▶ [SELECTED TEXT]:
=-=-=-=-=

Centre-back Matt Platt believes having a settled back three is one of the big reasons Barrow AFC have the joint-best defensive record in the National League.

Although they had a reasonable record last season, the Bluebirds were rarely able to call upon the same personnel in defence over a prolonged period due to injuries.

For the most part, that has changed since September, with Blackburn loanee Platt playing in the middle of the back three, with Sam Hird and Patrick Brough either side of him, that has become hard to breach.

They have continued to stand out since the turn of the year, with AFC not conceding in their last five games in combination with their rampant form at the other end of the pitch, ahead of today's game at Boreham Wood.

Platt said: "Obviously, as a player that helps massively, having a stable team, especially in defence, because you get to know the players that you're playing with week in, week out.

"You get to know their games, what they're good at, what they're not good at and you can kind of adapt and help them out and they can help you out.

"Us having a stable back three has helped me massively since I've been here."

=-=-=-=-=

▶ [TASKS TO PERFORM]:
1 – Please reproduce word for word the part of the Barrow AFC article starting at "Although they had" and ending at "in, week out.".
2 – In the Barrow AFC article, which two players line up on either side of Matt Platt in the back three?
The records that come next are from a separate source and are not part of the Barrow AFC article.

A block of data:
=-=-=-=-=

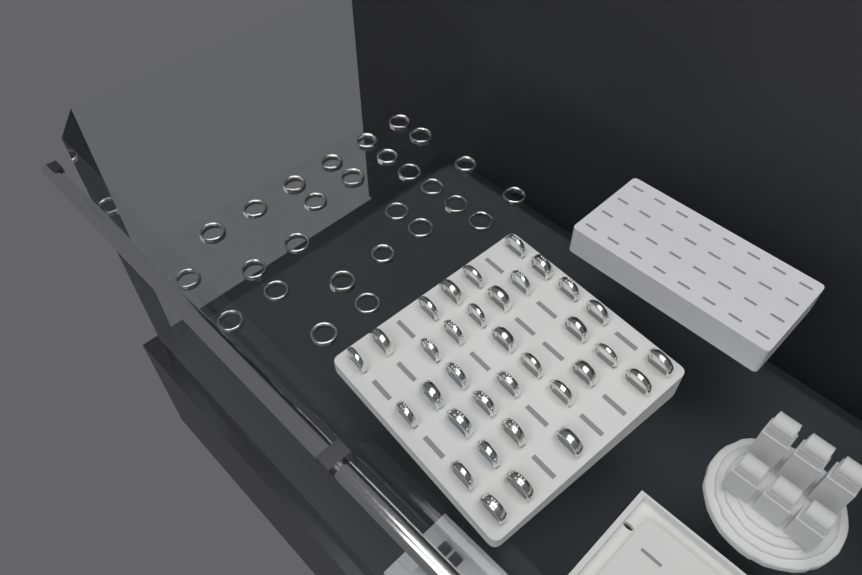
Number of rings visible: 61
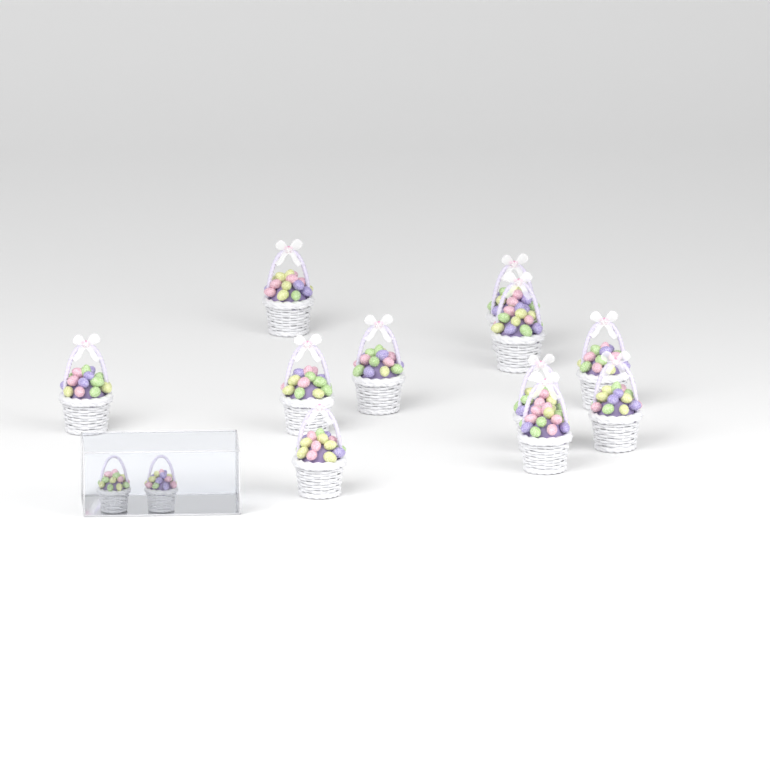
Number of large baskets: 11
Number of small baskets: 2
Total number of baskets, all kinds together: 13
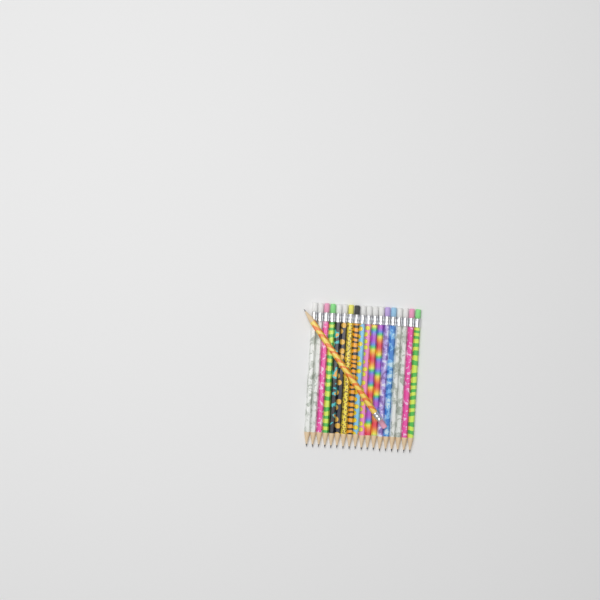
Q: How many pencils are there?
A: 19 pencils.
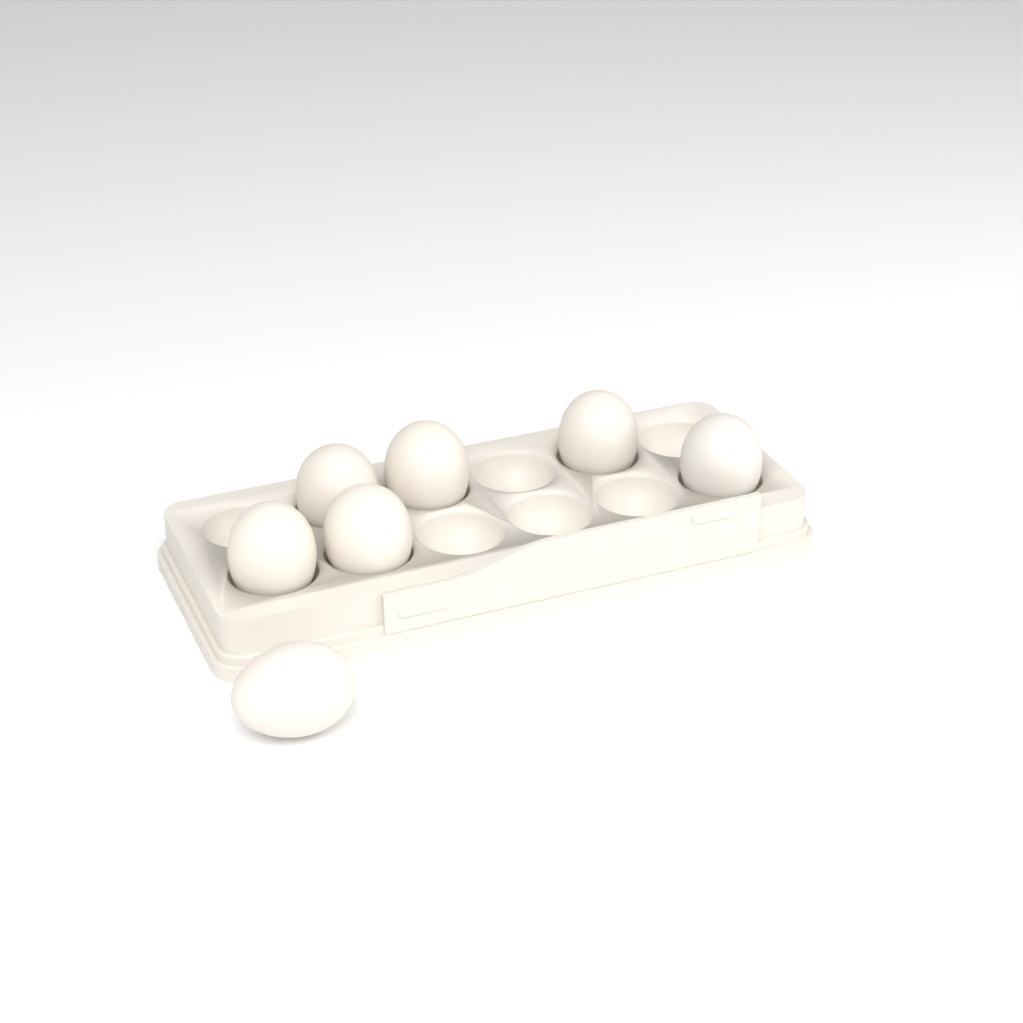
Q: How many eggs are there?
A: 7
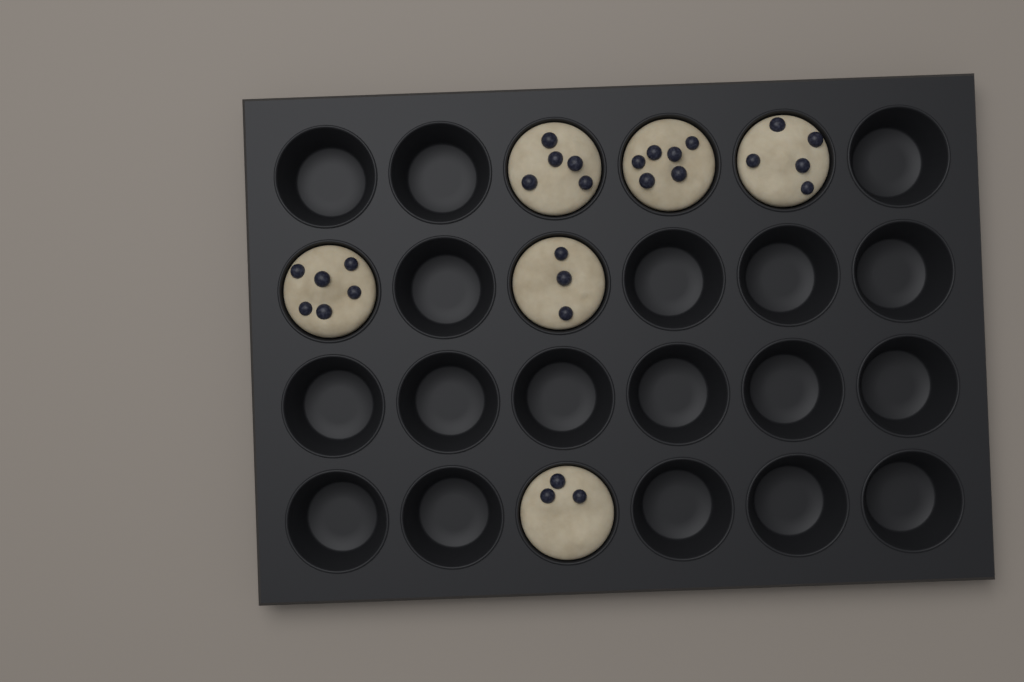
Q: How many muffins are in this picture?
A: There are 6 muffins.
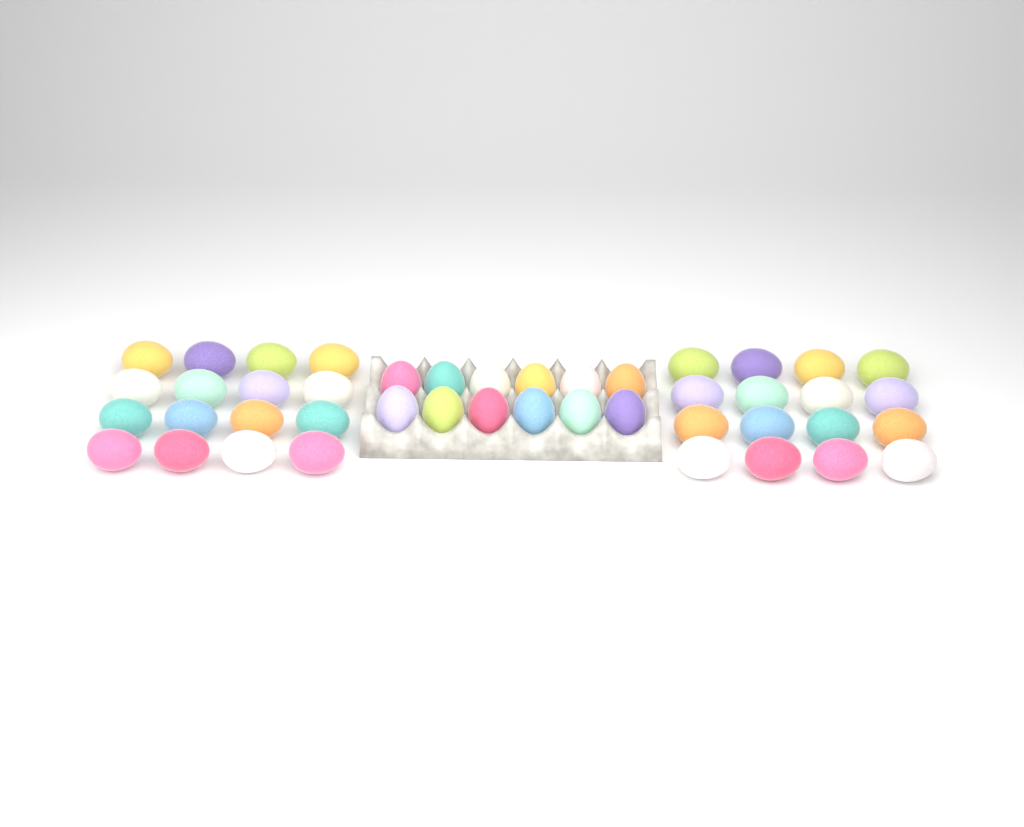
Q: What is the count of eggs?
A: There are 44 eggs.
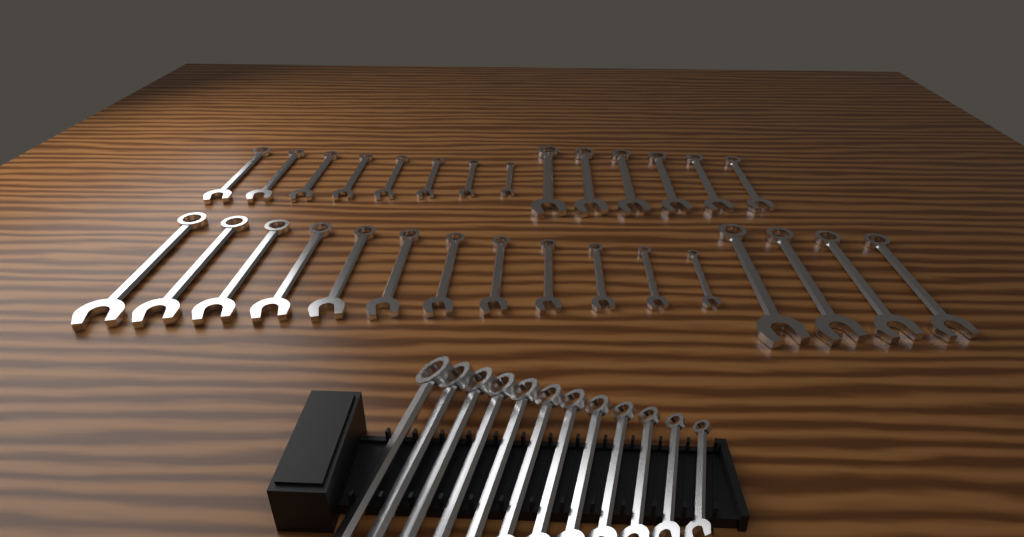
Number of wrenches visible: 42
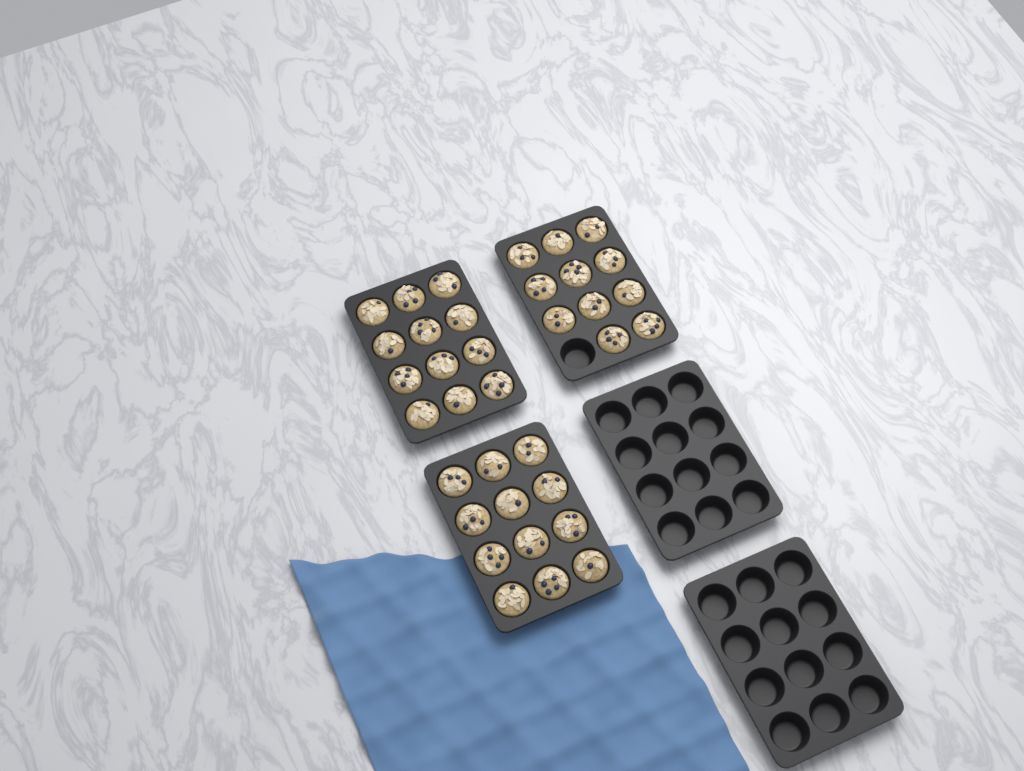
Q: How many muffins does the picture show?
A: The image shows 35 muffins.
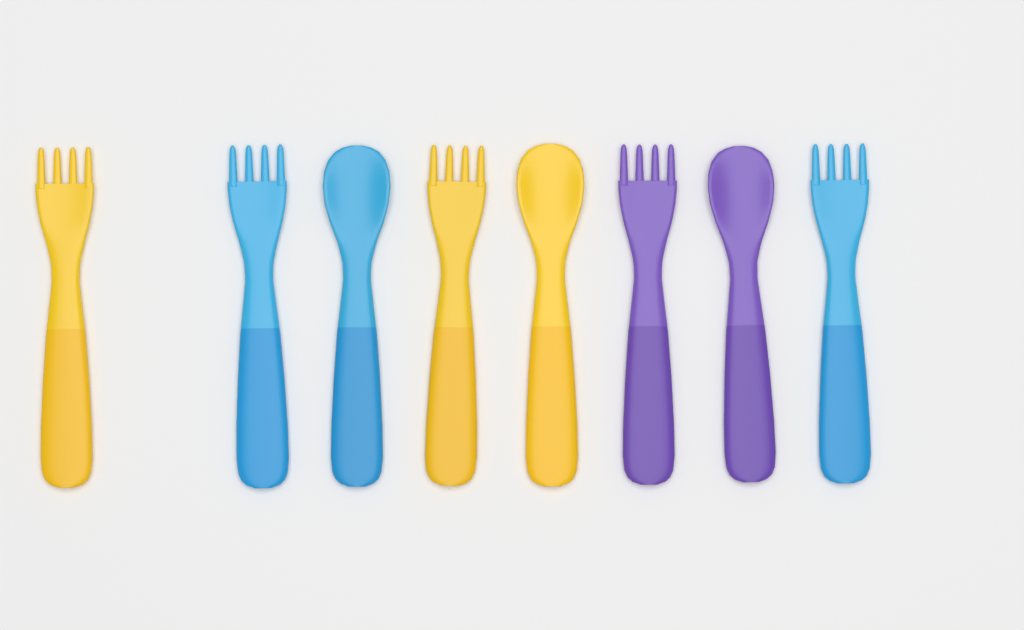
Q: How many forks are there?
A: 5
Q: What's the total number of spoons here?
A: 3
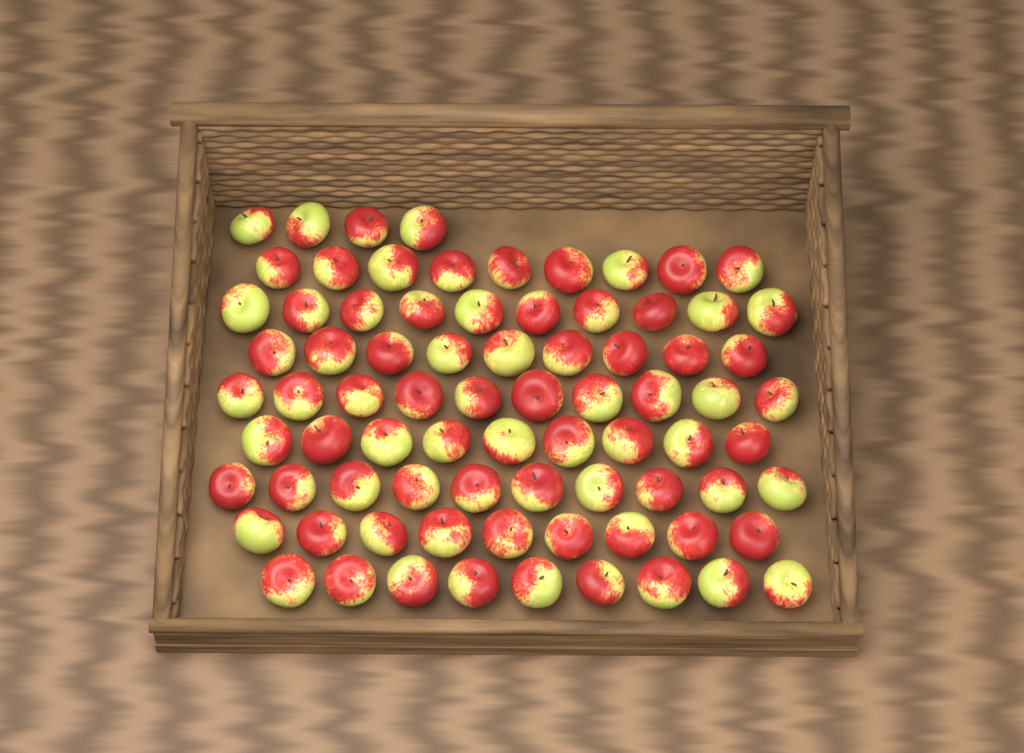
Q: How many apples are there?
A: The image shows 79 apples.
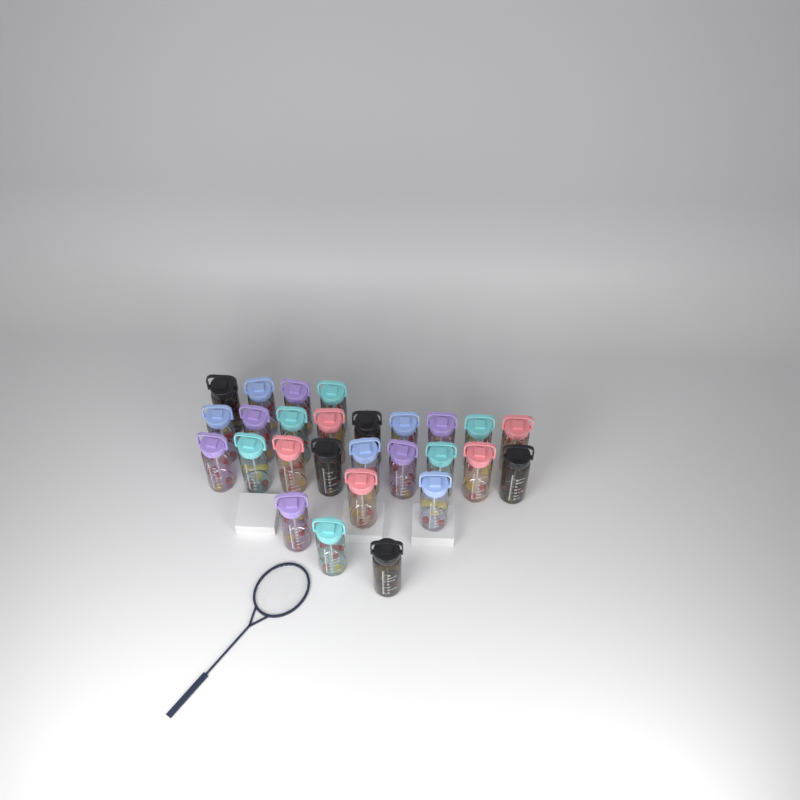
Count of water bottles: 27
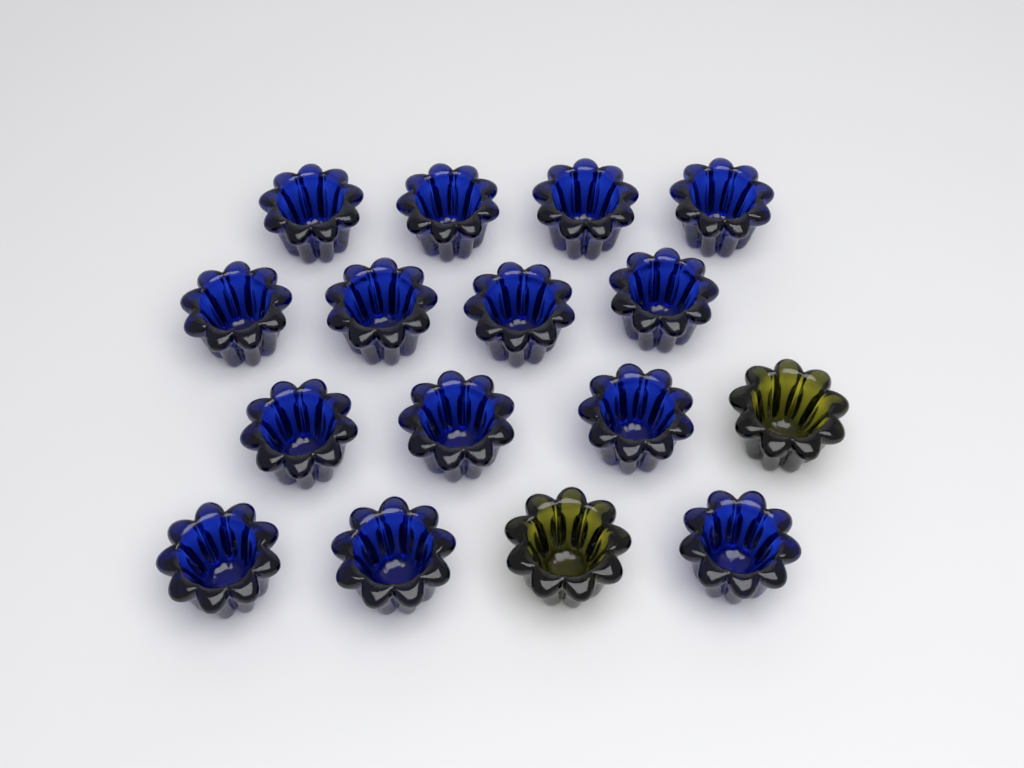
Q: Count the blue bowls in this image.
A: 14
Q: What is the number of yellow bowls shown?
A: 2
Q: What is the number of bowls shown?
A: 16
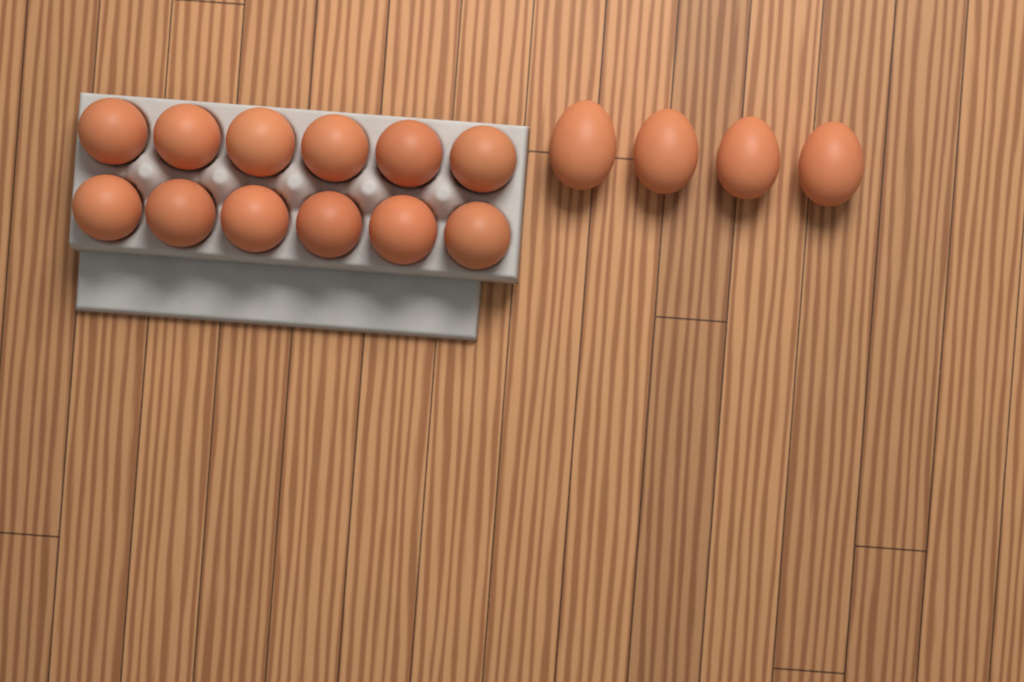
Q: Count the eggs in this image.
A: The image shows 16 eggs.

=-=-=-=-=

▶ [THE RESULTS]:
1 –
Although they had a reasonable record last season, the Bluebirds were rarely able to call upon the same personnel in defence over a prolonged period due to injuries.

For the most part, that has changed since September, with Blackburn loanee Platt playing in the middle of the back three, with Sam Hird and Patrick Brough either side of him, that has become hard to breach.

They have continued to stand out since the turn of the year, with AFC not conceding in their last five games in combination with their rampant form at the other end of the pitch, ahead of today's game at Boreham Wood.

Platt said: "Obviously, as a player that helps massively, having a stable team, especially in defence, because you get to know the players that you're playing with week in, week out.

2 – Sam Hird and Patrick Brough.